Town and country planning – Planning permission – Material consideration – Second defendant local authority refusing planning permission for sand and gravel quarry – Inspector appointed by first defendant secretary of state dismissing appeal – Claimant applying for statutory review – Whether inspector erring in law in affording only moderate weight to biodiversity net gain of proposed development – Application granted
The claimant was engaged in the extraction of minerals and applied for planning permission for a sand and gravel quarry on land at Lea Castle Farm, Broadwaters, Kidderminster. A total of approximately 3m tonnes of sand and gravel were to be extracted over 10 years. The whole site covered approximately 46ha but the mineral extraction was to be from two areas within the site: of approximately 12.5ha and 13.5ha respectively. The interested party was a group of local residents opposed to the proposed development.
During the extraction and afterwards the site was to be restored using inert material imported to the site together with material from the site. The restoration would include new agricultural parkland, woodland and hedgerows together with footpaths and bridleways.
The second defendant local authority refused the application. The claimant appealed under section 78 of the Town and Country Planning Act 1990 and an inspector appointed by the first defendant secretary of state held an inquiry. It was agreed at the inquiry that the scheme would deliver over 39% biodiversity net gain. However, the inspector afforded only moderate weight to that on the basis that some of the BNG that would be achieved was required to meet national policy and future legislative requirements mitigate the environmental impact of the development. The claimant’s appeal was dismissed.
The claimant applied for statutory review under section 288 of the 1990 Act contending, among other things, that the inspector erred in law in his approach to the weight to be attached to the BNG.
Held: The application was granted.
(1) There was a clear distinction between the question of whether something was a material consideration and the weight it should be given. The former was a question of law and the latter was a question of planning judgment which was entirely a matter for the planning authority. If the inspector’s assessment of the weight to be given to the BNG was based on an incorrect view of the law, or involved taking account of a matter which was not properly a material consideration, that would have been an error of law causing him to exercise his planning judgment on an incorrect basis.

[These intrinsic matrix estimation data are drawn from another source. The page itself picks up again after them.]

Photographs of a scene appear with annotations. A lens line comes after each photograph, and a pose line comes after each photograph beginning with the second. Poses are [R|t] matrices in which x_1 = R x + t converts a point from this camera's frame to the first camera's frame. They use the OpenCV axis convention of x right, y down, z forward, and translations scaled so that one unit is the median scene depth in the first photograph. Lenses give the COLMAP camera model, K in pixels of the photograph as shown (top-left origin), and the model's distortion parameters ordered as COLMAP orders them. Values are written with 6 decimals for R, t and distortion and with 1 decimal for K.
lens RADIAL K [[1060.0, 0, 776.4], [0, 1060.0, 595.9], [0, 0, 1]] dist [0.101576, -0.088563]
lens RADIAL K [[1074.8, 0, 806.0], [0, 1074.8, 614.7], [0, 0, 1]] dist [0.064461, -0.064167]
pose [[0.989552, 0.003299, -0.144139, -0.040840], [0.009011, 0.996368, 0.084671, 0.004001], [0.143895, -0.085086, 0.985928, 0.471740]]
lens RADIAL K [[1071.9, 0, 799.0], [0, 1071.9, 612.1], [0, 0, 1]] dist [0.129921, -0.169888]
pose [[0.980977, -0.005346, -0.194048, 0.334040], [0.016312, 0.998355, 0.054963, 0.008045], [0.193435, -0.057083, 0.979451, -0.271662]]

The decision letter had to be read benevolently avoiding hypercritical analysis and excessive legalism. It was to be read as a whole and not subjected to laborious dissection. Moreover, it had to be read in context with important aspects of that context being the way in which matters were approached at the inquiry and the fact that the letter was addressed to parties who were informed about the history of and the issues in contention in relation to the relevant application: Bloor Homes East Midlands Ltd v Secretary of State for Communities and Local Government [2014] EWHC 754 (Admin); [2017] PTSR 1283 and St Modwen Developments Ltd v Secretary of State for Communities and Local Government [2017] EWCA Civ 1643; [2017] PLSCS 196; [2018] PTSR 746 considered.
(2) In the present case, reflecting on the language used by the inspector and in the light of the principles which governed the court’s approach to the interpretation of the decision letter, its meaning and effect was that the inspector noted the extent of the BNG but then decided that the weight to be attributed to that gain was to be reduced because some of the gain would be needed anyway in respect of the development at the site by reason of the future legislative requirements.

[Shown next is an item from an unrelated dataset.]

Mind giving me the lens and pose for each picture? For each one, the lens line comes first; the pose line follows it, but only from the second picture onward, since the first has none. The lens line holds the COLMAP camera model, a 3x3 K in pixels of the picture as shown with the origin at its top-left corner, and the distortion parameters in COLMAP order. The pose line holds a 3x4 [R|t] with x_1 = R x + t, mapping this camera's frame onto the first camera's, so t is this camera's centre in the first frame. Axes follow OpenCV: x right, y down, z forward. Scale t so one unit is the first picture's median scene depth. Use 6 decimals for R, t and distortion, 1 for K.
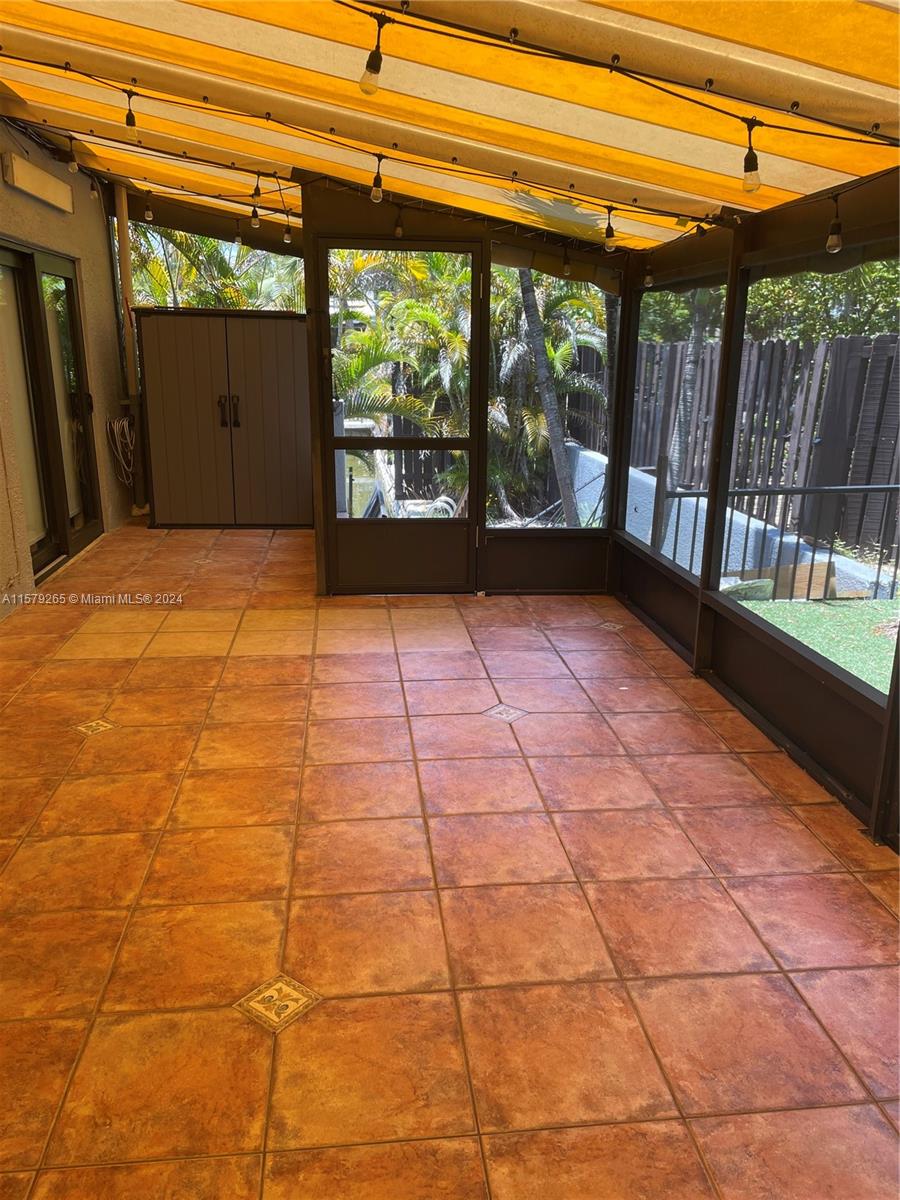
lens RADIAL K [[900.3, 0, 450.2], [0, 900.3, 603.3], [0, 0, 1]] dist [0.093312, -0.128169]
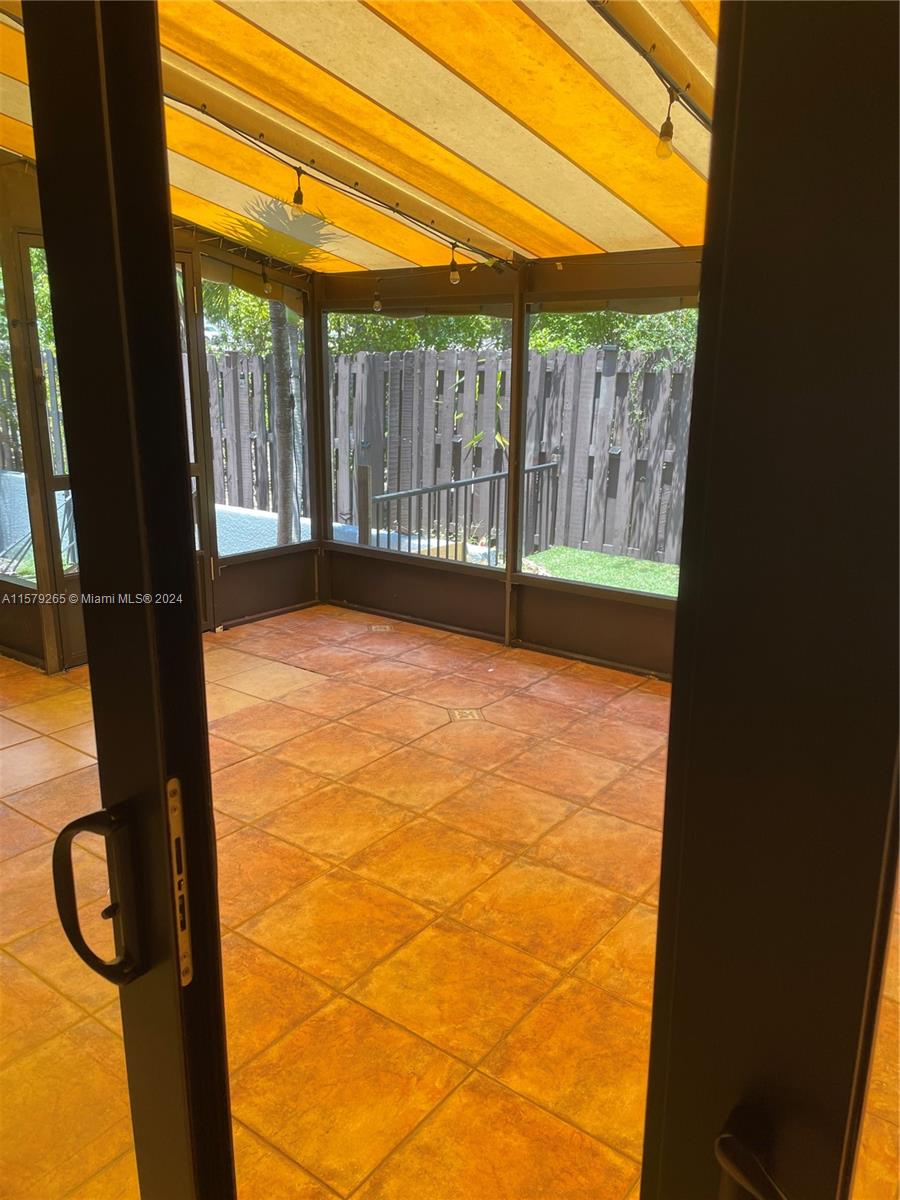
lens RADIAL K [[900.3, 0, 450.2], [0, 900.3, 603.3], [0, 0, 1]] dist [0.093312, -0.128169]
pose [[0.693659, -0.194325, 0.693595, -0.604030], [0.196953, 0.977395, 0.076866, -0.083651], [-0.692854, 0.083286, 0.716252, 0.221630]]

The effect of that interpretation was that, when assessing the weight to be attributed to the BNG for the purposes of assessing whether there were very special circumstances outweighing the harm to the openness of the green belt, the inspector reduced that weight on the basis of a mistaken view as to the law. He did so believing, incorrectly, that some of the net gain would be required in any event by reason of the forthcoming legislation. That was an error of law and meant that the inspector exercised his planning judgment as to the weight to be given to that material consideration (namely the net gain) on a basis which was wrong in law. That error was material and the court could not be satisfied that the decision would necessarily have been the same but for the error.

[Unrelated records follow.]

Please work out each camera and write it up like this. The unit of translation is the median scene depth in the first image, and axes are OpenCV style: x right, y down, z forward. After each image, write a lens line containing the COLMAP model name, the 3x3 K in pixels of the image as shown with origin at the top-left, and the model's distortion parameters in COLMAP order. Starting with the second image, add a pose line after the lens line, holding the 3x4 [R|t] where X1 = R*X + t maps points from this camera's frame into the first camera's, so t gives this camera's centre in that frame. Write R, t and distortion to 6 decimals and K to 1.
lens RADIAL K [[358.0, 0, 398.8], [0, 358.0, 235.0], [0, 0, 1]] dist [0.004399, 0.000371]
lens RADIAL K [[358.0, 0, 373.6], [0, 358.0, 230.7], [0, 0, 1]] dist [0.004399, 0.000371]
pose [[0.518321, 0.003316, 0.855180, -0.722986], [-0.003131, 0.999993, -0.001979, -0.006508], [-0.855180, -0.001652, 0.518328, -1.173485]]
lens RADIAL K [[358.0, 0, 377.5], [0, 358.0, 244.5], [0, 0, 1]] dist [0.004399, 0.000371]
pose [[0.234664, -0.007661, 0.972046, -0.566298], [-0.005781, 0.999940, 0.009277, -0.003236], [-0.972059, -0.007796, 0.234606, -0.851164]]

(3) The inspector was engaged in assessing whether the benefits of the proposed development were such as to amount to very special circumstances and to outweigh the harm caused to the openness of the green belt. The inspector concluded that the benefits did not have that effect but said that the point was “very finely balanced”. In that exercise, an error causing the inspector to reduce the weight to be attached to a particular benefit on a false basis was clearly material.
The inspector was engaged in an exercise of judgment and not one of arithmetical calculation. There was no way of knowing the extent to which the inspector reduced the weight to be attached to the benefit of the BNG. It could not be known whether, but for the error, he would have said that great weight should be given to that factor or that he would have given it only marginally more than the moderate weight which he in fact accorded to it: Sefton Metropolitan Borough Council v Secretary of State for Housing, Communities, and Local Government [2021] EWHC 1082 (Admin); [2021] PLSCS 89; [2021] PTSR 1662 considered.
(4) Therefore, the court could not know whether the result would have been the same if the inspector had not reduced the weight he attached to the BNG. The inspector’s assessment was that the question was very finely balanced. It might well be that the ultimate result would have been the same, but the court could not say that it would necessarily have been the same nor exclude the possibility that the outcome would have been different. It followed that the decision fell to be quashed.
Jenny Wigley KC (instructed by Newhall Solicitors LLP) appeared for the claimant; Rose Grogan (instructed by Government Legal Department) appeared for the first defendant; Sarah Clover (instructed by Legal Governance Worcestershire County Council) appeared for the second defendant; Sioned Davies (instructed by MFG Solicitors LLP) appeared for the interested party.